Written task.
Tally every line of the records below that includes "Allover", and reply with the total alone.

[Collected data]
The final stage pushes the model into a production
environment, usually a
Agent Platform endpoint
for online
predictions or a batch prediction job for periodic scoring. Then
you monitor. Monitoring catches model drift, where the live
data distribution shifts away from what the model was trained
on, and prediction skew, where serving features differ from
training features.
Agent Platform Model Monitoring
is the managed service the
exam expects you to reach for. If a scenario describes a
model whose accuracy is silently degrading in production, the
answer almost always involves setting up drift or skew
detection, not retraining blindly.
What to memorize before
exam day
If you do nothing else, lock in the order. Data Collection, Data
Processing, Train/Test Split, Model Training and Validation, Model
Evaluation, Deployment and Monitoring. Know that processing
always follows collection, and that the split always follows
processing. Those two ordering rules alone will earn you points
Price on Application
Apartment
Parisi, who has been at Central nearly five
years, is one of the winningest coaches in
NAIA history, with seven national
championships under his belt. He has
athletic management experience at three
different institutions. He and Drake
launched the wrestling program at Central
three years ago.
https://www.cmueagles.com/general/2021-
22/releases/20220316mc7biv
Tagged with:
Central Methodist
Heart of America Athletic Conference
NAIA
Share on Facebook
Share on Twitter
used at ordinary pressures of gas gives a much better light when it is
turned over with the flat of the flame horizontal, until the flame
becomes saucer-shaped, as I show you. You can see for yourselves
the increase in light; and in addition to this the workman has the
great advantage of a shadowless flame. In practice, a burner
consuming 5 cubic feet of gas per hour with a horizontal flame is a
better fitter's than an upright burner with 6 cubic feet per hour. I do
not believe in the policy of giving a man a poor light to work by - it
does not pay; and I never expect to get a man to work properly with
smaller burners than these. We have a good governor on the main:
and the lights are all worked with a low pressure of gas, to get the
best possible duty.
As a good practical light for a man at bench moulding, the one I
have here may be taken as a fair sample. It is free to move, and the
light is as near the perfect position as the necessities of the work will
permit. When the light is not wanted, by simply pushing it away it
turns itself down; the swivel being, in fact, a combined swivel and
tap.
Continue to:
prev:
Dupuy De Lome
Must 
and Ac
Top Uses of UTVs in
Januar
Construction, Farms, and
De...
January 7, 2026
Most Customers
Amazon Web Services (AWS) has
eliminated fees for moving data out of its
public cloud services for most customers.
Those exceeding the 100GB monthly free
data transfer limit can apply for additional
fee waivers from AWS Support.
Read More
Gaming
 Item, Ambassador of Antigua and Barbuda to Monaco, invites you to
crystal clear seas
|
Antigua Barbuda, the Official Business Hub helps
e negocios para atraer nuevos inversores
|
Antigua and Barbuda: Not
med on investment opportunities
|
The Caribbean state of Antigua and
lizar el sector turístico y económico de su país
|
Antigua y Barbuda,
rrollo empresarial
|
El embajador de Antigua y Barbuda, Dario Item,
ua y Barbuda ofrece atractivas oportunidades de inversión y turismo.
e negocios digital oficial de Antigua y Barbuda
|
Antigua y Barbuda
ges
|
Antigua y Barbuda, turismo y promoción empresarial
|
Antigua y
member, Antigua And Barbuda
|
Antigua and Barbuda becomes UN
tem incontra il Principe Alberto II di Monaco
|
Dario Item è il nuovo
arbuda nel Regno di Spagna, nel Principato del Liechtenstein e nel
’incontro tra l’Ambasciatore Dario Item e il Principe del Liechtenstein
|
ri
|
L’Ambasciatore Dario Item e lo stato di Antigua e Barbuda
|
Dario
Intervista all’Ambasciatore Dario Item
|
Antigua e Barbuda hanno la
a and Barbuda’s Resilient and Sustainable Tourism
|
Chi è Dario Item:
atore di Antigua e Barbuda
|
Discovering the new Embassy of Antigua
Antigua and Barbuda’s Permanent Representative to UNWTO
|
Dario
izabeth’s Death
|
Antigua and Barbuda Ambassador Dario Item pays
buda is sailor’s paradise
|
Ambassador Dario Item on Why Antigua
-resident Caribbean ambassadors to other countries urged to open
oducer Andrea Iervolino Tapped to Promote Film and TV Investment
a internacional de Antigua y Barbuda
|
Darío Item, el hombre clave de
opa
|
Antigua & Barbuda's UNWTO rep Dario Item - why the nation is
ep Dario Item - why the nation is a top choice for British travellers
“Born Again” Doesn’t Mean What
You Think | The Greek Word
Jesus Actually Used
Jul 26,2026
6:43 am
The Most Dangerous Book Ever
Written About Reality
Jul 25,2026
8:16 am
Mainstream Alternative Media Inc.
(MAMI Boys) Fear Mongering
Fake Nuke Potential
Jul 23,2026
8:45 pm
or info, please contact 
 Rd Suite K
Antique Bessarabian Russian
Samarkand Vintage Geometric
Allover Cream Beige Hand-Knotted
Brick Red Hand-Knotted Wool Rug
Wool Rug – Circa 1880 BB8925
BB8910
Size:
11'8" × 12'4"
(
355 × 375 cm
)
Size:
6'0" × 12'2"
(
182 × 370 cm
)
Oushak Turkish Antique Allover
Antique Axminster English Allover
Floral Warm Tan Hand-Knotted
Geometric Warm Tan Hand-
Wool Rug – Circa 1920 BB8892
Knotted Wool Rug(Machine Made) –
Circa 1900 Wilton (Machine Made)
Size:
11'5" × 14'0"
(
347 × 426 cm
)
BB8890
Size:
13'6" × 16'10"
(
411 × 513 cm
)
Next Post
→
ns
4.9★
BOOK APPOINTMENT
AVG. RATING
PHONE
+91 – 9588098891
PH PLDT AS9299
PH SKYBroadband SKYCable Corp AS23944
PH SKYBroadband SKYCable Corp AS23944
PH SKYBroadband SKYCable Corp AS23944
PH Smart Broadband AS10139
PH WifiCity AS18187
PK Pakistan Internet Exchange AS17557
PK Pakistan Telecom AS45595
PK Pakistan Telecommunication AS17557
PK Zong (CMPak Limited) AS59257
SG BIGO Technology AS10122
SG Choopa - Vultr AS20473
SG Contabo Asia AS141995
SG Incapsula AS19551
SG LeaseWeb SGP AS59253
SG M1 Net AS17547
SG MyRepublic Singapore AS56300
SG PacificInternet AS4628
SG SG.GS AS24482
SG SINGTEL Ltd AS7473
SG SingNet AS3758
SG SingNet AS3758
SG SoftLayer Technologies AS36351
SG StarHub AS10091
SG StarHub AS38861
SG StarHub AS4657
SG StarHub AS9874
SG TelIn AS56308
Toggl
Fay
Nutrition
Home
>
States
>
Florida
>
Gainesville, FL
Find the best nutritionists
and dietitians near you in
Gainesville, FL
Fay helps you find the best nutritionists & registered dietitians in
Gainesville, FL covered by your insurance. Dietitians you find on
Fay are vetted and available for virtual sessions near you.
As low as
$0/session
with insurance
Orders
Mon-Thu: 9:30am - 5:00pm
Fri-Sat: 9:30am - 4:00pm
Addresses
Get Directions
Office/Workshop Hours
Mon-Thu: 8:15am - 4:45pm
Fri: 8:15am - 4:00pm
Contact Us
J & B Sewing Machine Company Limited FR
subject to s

Answer section.
3